Awa‘awapuhi is a narrow steep sided valley extending from the sea to its headwaters on the south end of Ka-hua-maʻa flats in the mountains. Awa‘awapuhi means Eel valley.
Awa‘awapuhi: Eel valley
Alt: Awāwa-puhi, Eel valley
Alt: ʻAwaʻawapuhi, Ginger valley
Alt: Waha-puhi, Noisy eel
Awa‘awapuhi is a narrow steep sided valley extending from the sea to its headwaters on the south end of Ka-hua-maʻa flats in the mountains. The mauka border point is Pōhaku-waʻawaʻa on the Ka-unu-o-Hua ridge.
There are remains of taro terraces on both sides of the stream, ranging from two to four feet high. There are also many house sites. There are burial caves on the western cliffs.

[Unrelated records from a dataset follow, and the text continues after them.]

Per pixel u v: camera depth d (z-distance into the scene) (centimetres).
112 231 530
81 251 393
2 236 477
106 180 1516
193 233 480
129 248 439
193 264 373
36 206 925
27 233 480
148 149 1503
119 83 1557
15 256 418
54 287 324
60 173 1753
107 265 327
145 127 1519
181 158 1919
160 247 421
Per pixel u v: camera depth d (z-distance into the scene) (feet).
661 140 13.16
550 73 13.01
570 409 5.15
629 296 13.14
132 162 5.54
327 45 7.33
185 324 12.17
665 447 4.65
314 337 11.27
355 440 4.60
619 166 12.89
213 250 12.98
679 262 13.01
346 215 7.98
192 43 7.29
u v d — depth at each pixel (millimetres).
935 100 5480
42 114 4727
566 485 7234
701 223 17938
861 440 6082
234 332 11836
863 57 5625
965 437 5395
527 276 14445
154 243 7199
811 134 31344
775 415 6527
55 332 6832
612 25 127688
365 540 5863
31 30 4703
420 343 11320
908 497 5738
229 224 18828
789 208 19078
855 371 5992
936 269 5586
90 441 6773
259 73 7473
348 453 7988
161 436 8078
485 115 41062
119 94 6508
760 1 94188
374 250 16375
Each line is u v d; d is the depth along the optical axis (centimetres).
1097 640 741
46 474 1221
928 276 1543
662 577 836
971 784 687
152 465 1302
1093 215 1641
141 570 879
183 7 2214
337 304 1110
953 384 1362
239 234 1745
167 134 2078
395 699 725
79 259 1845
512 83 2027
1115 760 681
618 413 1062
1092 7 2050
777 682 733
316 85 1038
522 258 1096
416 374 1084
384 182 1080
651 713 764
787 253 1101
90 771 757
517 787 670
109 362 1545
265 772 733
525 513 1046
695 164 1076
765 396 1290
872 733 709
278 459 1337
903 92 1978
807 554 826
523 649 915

The valley, according to legend, was gouged out by a large eel. He had come from the south with his two sisters but when they reached Ni’ihau, the sisters were so tired they crawled ashore to rest. The brother however was too curious to rest and swam along the Nāpali coast. He gazed up into the mountains and was curious as to what was up there. So he climbed the cliff, gouging out this valley. It was cold in the uplands and the eel became sluggish and fell asleep.